You probably don't want to think about summer forages and grazing with all of the talk about dangerous wind chills, the polar vortex, and lots of snow. However, you should be because spring and summer are just around the corner.
This is a good time to study new developments in forage varieties and pasture grass species.
The 2014 seed and forage guides are out, and varietal test results have been published. If seed is not yet ordered for frost seeding, planned renovation, new pasture development, or for summer annuals, it should be done before supplies are reduced. Key points in pasture and forage development include choice of adapted varieties and species that will persist for several years and adding legumes to provide nitrogen. Some research has recommended diversifying pasture and forage systems to include warm season species in the summer and annual cool season species in the fall. Why should summer annuals be considered by all dairy producers? They are very drought tolerant and can fill a gap in feed when other species experience the "summer slump". They are great emergency forages during dry weather and are multipurpose, so you can be use them for grazing, silage, or for baling.

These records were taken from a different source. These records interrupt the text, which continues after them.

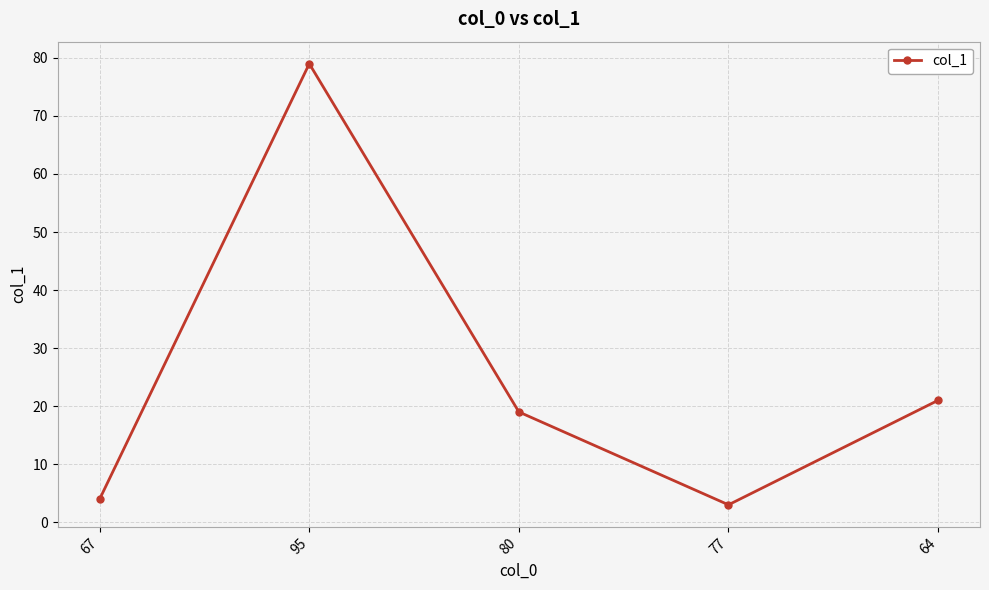

What value does the data have at 80?

19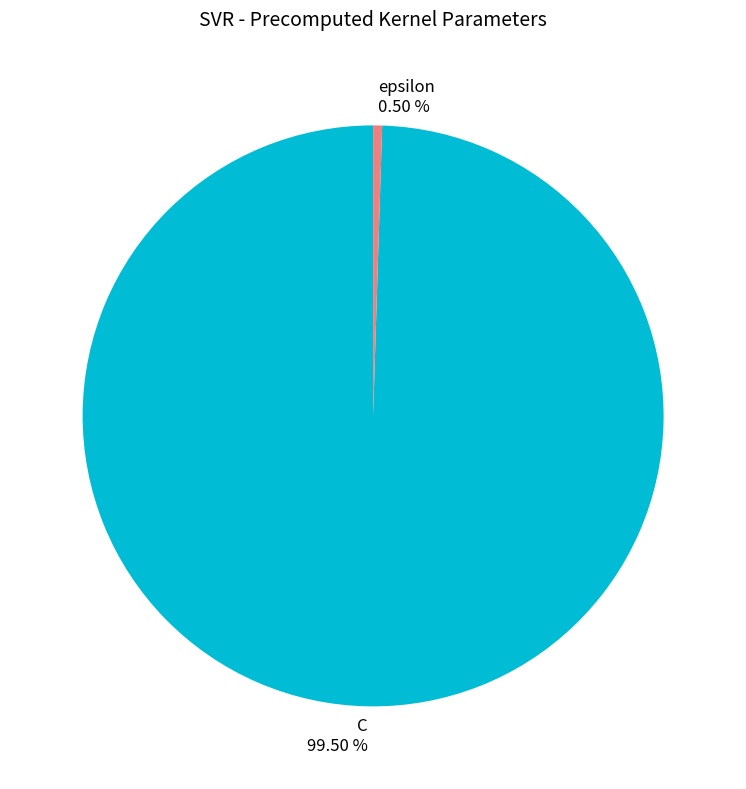

To the nearest percent, what is the difference between the largest and smallest slice percentages?

99%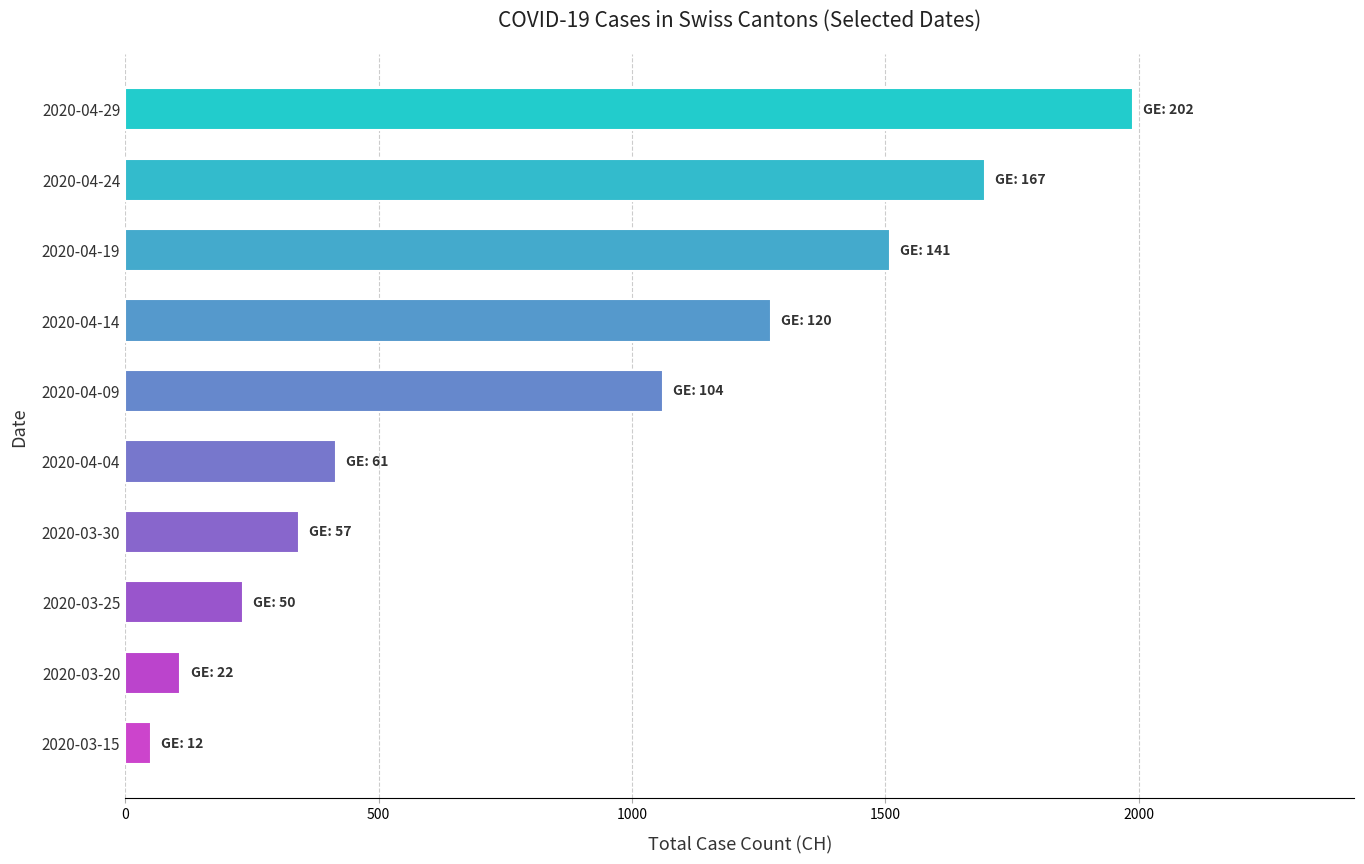

List the labels in order of value, largest first.

2020-04-29, 2020-04-24, 2020-04-19, 2020-04-14, 2020-04-09, 2020-04-04, 2020-03-30, 2020-03-25, 2020-03-20, 2020-03-15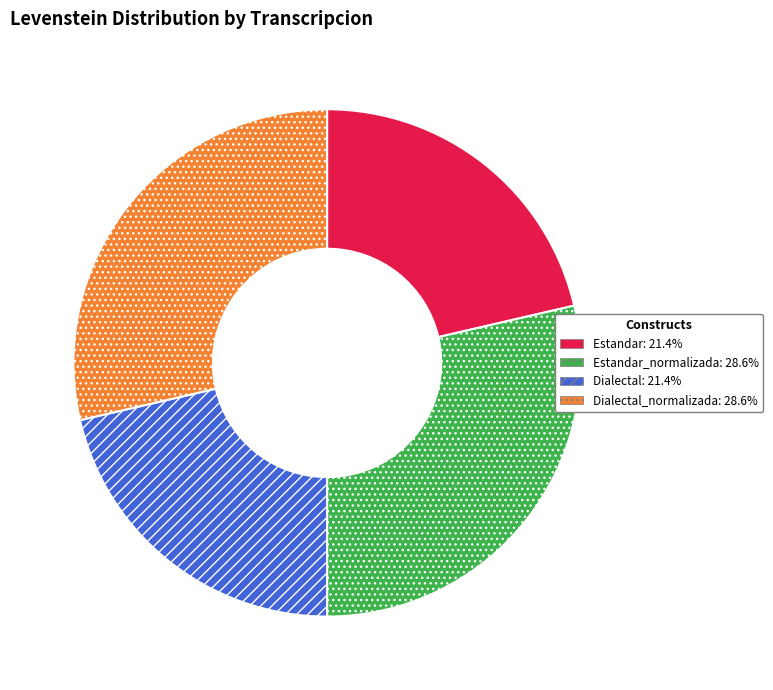

Is there a majority slice in this chart?

No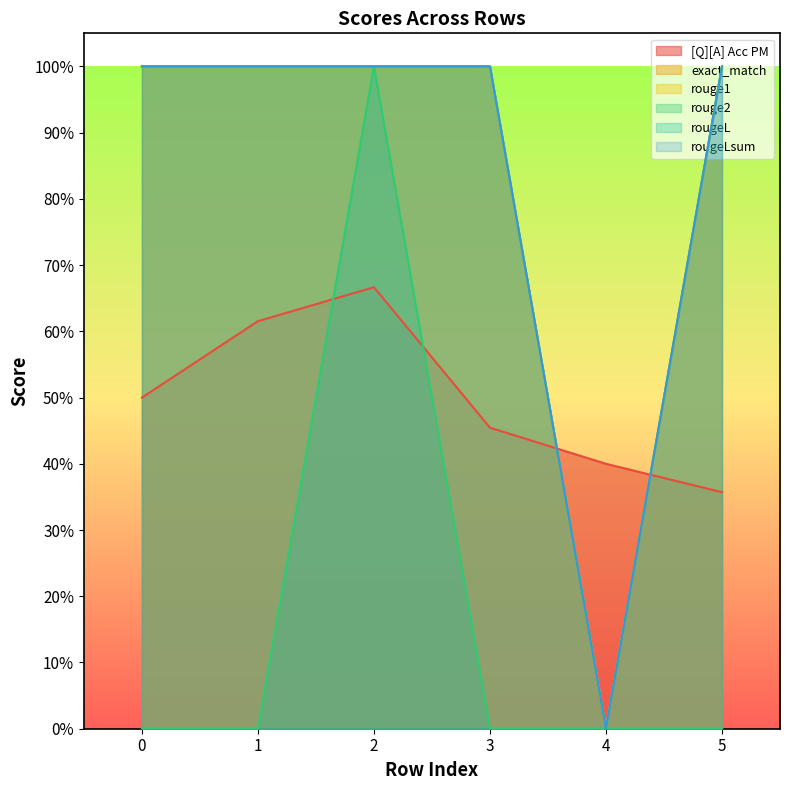

What is the difference between the highest and lowest values at 0?

1.0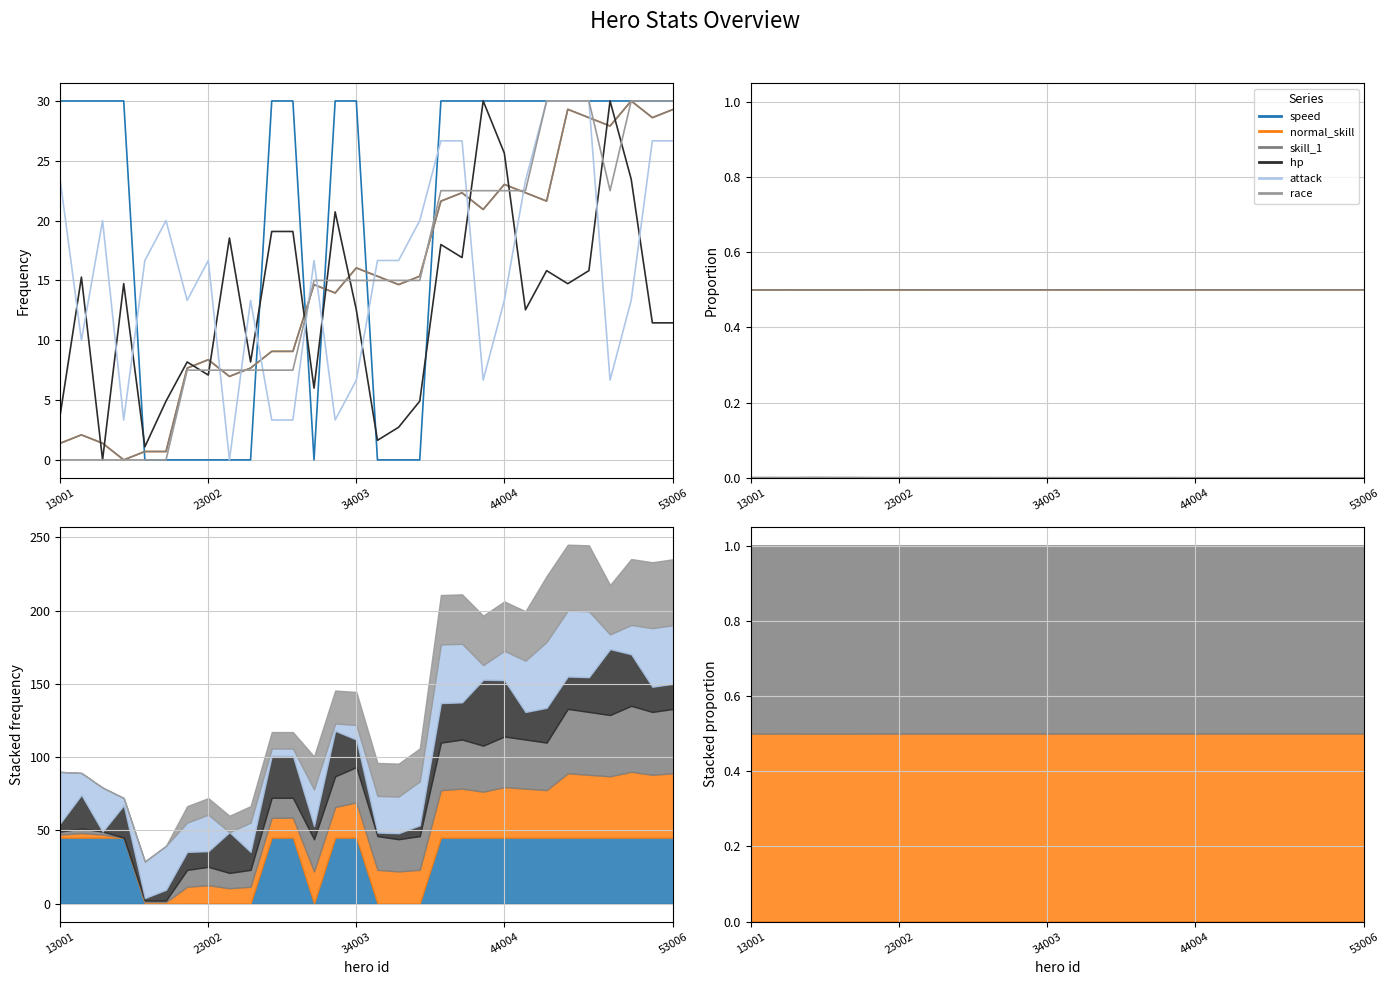

Is this an area chart (filled region under the line)?

No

During the summer of 2013, we planted two summer annuals for grazing for the first time at the University of Minnesota West-Central Research and Outreach Center dairy in Morris. BMR sorghum-sudangrass and teff grass were planted to create a more uniform and extended forage supply. These grasses were seeded with a drill on May 28, 2013, but because of the late spring, this was about 2 weeks later than what we had planned.
BMR sorghum-sudangrass has increased in popularity due to the BMR gene and increased NDF digestibility (5 to 10% higher than regular sorghum-sudangrass). The plants have thick stems and are very leafy. Sorghum-sudangrass has moderate regrowth potential, but you should not graze or cut for forage until the plants are at least 18 inches tall to reduce prussic acid concentration. The ideal height for forage is 18 to 36 inches tall. When grazing sorghum-sudangrass, animals should be moved so they leave 6 to 8 inches of stubble, but they might waste 20 to 30% of the forage through grazing. Lastly, sorghums and sudangrasses are luxury consumers of potassium, so they should not be used for dry cow forages. For seeding rate, we seeded our fields and pastures at 20 pounds per acre.
Teff grass is native to Northern Africa. Teff is drought tolerant and can be seeded into many different soil types. With this grass, you will have high yield with competitive forage quality, and will have rapid growth for 9 to 12 weeks. The seed is very, very small, and we seeded our pastures at 8 pounds per acre.